My guess is that this crew will be dedicated to going after the so-called (and non-existent) “Rightwing extremists”, and if they can’t find any, they’ll create them (see:  David Koresh, Randy Weaver, Ashli Babbit, etc.) to justify their existence.

Whatever they call it, it would have sounded better in the original German:  Gestapo.

Sigh.  Just another rat’s nest to be rescinded by Executive Order on Day One of the new Republican presidency in 2024.

In the meantime, I guess it’s time to visit a Toyota dealership…

…because I’d hate to disappoint the new guys.

Premature Death, Men’s Division

I wrote about this very topic a long time ago:

Men who are broken-hearted or just unlucky in love could be more likely to have health-damaging inflammation, new research suggests.
Serious breakups and solo living for many years may increase the risk of ill health and death — but apparently only for men, according to the researchers behind a new Danish study.

All my suggestions are still valid.

Thoughts On The Montana Thing

Although I specifically asked for people not to comment on the land / house choices in this post, some people still did;  but then again, these are my beloved Readers [sigh]  who take orders from no man, and color over the lines whenever it suits.

Anyway:  the choice of land.  I wouldn’t want to live in the total boonies (I’d have picked Alaska, then), hence my choice of location.  The thought of being trapped in the house because of some sudden and massive snowstorm when I need to get my prescription filled at the drugstore does not not appeal to me.  So I’d prefer to live close-ish to a decent-sized town with at least some pretensions of sophistication because my idea of fine dining is not Applebee, and I’d like the local food stores to carry more than canned food and Kraft cheese.  It’s been a while since I was in Missoula and despite the presence of Lefties, hippies and suchlike filth, I enjoyed my time there.  (There’s no Dunkin, but that’s why online purchasing was invented and anyway, every time I go into a DD, I walk out with a dozen donuts and my doctor doesn’t support that action.)

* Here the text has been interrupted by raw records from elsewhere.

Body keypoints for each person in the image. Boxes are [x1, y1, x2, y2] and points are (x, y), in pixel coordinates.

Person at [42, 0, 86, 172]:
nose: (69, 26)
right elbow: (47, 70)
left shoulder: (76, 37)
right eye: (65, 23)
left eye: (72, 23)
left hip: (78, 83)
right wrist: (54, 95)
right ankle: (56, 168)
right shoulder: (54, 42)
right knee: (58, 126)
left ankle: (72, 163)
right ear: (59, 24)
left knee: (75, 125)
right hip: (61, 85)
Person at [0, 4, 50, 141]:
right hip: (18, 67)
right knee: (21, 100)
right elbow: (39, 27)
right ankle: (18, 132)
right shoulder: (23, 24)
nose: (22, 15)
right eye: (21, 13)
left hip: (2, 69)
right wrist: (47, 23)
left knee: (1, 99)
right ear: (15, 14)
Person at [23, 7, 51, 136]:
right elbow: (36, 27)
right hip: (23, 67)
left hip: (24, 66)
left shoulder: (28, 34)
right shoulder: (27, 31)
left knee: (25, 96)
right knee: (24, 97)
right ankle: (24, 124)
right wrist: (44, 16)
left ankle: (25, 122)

160 acres, while sniffed at by some, would suit me because it can accommodate a 100-yard range without terrifying the neighbors.  Also, it’s a manageable size because I could put up signs on every other tree on the property line saying things like, “If you hunt past this point, you will become the prey.  Ask owner for details.”

I chose a log cabin because New Wife has always wanted to live in one.  I know about the upkeep issues, but I’d pay someone to take care of it.  As for the floor plan:  I’d use the walk-out basement for manly pursuits like cleaning guns and playing snooker.  The size works for the two of us, and it’s easier to heat or cool a smaller space.  My days of living in a 4,000-sq.ft. house are over.

I didn’t even mention my choice of truck because that would have given rise to a tributary of endless argument;  but here we are, so here we go:

 

Yes, Missoula has both a Mercedes and Toyota dealership for servicing and repairs, if needed.  I’d want a serious 4×4 in case of inclement driving conditions, and nobody has ever said the G550 doesn’t have the necessary oomph.  And the Toyota Tacoma/Hi-Lux is the pickup choice of revolutionaries all over the world, so ’nuff said.